Some researchers believe that saturated fat may simply be a convenient scapegoat for the true problem with our diets: the food we eat. The top three sources of saturated fat for Americans are cheese, pizza, and such grain-based desserts as cookies and cakes. The foods that saturated fat is found in might actually contribute to the risk to your health. Case in point: Two slices of pizza with meat toppings at a popular chain not only pack 20 grams of saturated fat but also nearly 1,000 calories, more than a day's supply of sodium and a gram of trans fat. In a recent study that linked red meat to a higher rate of death, processed meat, which is high in sodium and other preservatives, was found to be especially dangerous. "We should stop focusing on just one chemical in food and instead look at the overall package it comes in," Dr. Krauss explains.

Modern diets are a veritable perfect storm of unhealthiness, according to Dr. Mozaffarian. He and his colleagues analyzed the number of deaths from various risk factors and singled out five dietary patterns to study: high in trans fat, high in saturated fat, high in sodium, low in fruits and vegetables, and low in omega-3 fatty acids from fish (all pretty darn common in our superprocessed society).
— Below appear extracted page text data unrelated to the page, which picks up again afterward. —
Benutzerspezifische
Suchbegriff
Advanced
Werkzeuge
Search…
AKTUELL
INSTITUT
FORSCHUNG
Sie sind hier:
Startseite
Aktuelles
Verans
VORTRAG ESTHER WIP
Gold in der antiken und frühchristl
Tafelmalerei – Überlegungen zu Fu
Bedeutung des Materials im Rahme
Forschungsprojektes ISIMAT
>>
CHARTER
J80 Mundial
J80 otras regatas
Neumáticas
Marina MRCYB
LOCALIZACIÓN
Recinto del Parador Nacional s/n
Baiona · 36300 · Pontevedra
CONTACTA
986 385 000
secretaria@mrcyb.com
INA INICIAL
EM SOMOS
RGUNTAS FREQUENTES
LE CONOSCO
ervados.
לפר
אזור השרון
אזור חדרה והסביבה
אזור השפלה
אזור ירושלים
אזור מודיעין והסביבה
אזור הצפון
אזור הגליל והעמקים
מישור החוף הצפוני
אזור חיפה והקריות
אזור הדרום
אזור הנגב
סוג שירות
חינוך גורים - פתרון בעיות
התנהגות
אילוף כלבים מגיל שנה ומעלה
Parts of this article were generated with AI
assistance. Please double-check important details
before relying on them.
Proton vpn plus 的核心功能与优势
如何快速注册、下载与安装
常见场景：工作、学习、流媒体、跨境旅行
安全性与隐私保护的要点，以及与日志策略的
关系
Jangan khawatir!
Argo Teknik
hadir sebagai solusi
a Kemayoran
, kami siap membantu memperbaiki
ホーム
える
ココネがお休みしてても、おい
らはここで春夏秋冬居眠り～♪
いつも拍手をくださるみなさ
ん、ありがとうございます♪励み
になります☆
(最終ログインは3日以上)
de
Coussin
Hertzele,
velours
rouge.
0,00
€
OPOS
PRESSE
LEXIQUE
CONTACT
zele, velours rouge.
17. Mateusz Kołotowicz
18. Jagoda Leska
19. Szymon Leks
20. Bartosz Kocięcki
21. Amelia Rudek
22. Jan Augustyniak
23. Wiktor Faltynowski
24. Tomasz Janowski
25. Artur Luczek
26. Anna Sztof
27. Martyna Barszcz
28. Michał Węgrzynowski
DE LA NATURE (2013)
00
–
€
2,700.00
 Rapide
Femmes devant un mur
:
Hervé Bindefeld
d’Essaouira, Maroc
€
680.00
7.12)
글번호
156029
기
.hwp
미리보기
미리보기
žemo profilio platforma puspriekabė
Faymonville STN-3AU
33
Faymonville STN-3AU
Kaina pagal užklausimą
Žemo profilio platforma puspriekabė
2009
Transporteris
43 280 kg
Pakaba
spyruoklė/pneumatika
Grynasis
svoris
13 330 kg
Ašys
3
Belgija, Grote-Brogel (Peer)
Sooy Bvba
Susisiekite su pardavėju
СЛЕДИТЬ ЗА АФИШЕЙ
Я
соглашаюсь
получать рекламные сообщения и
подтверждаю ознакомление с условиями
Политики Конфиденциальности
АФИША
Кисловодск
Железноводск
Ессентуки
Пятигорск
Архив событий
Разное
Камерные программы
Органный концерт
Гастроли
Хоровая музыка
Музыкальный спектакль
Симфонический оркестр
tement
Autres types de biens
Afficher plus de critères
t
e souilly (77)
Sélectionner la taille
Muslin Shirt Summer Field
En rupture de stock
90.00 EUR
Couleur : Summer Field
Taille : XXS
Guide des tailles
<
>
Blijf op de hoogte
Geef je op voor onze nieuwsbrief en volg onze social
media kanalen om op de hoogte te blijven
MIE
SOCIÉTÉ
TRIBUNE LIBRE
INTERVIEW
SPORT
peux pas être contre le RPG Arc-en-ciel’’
When they looked at deaths associated with each pattern, diets high in saturated fat came in, well, dead last. "If you eat a lot of salt and trans fats and few fruits, vegetables and fish, you're at a high risk for heart disease no matter what your saturated fat intake is," Dr. Mozaffarian says. "Conversely, higher or lower saturated fat will have a small effect if you're doing everything else right."

Bottom line: Saturated fat doesn't deserve its bad-guy reputation. That's why shifting the focus to more pressing dietary problems -- for example, too many refined carbs or a dearth of produce -- is critical, experts say. So pass the dark chocolate, please.